#### [Text zur Analyse]
------------------------------------------------------------
Praktisch also für kleine Haushalte, so sieht es auch Andreas Brügger, Geschäftsführer des Deutschen Fruchthandelsverbands. Kleines Gemüse werde meist speziell gezüchtet. Das merke man auch bei Wassermelonen - da sei die Grösse ein Hindernis. "Da ist im Grunde jeder Konsument mit überfordert", sagt Brügger vor Beginn der Fruchthandelsmesse Fruit Logistica in Berlin. Deswegen finden sich im Sommer wieder Miniwassermelonen in den Läden.
Ein Beispiel für den Einfallsreichtum der Branche ist auch der "Bluccoli": Ein Berliner Discounter verkauft einen kleinen Brokkoli und einen kleinen Blumenkohl zusammen verpackt in einer Schale. Man bekommt also zwei verschiedene kleine Köpfe statt einen grossen. Dafür müssen Kunden aber mehr zahlen: 1,99 Euro kostet die 500-Gramm-Packung. Brokkoli allein kostet bei gleicher Menge 79 Cent.
------------------------------------------------------------
#### [Bereitgestellte Daten]
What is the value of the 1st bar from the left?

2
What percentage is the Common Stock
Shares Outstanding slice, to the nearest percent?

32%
------------------------------------------------------------
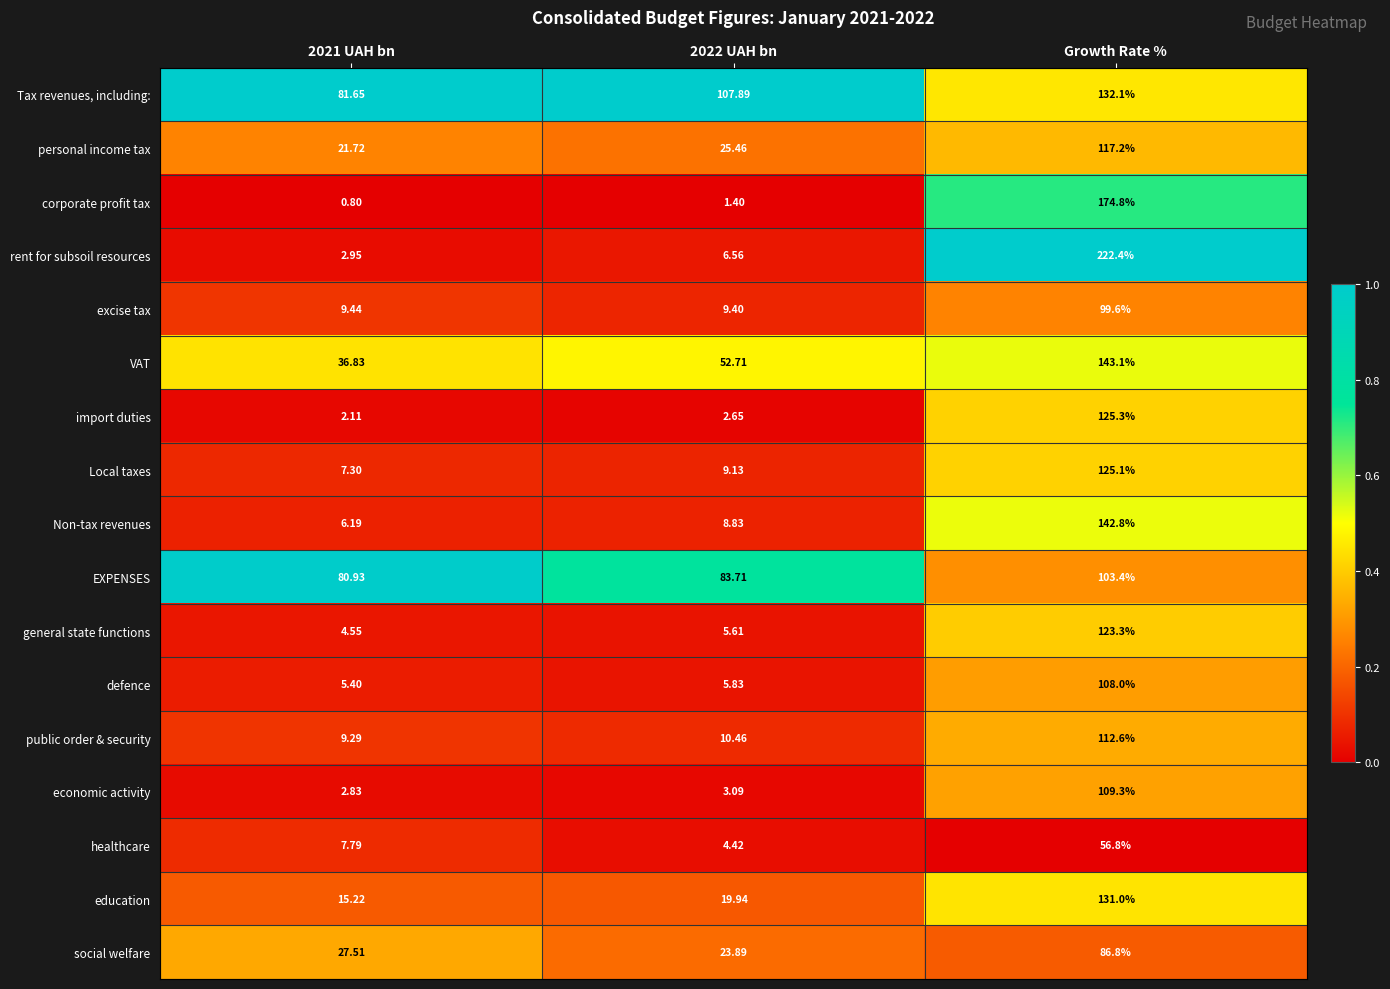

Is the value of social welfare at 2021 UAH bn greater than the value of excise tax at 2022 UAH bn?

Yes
------------------------------------------------------------
#### [Gesuchte Angabe]
Beantworte mithilfe des Textes über kleines Gemüse, wie viel die 500-Gramm-Packung des „Bluccoli“ kostet. Die Daten spielen hierfür keine Rolle.

#### [Lösung der Aufgabe]
1,99 Euro.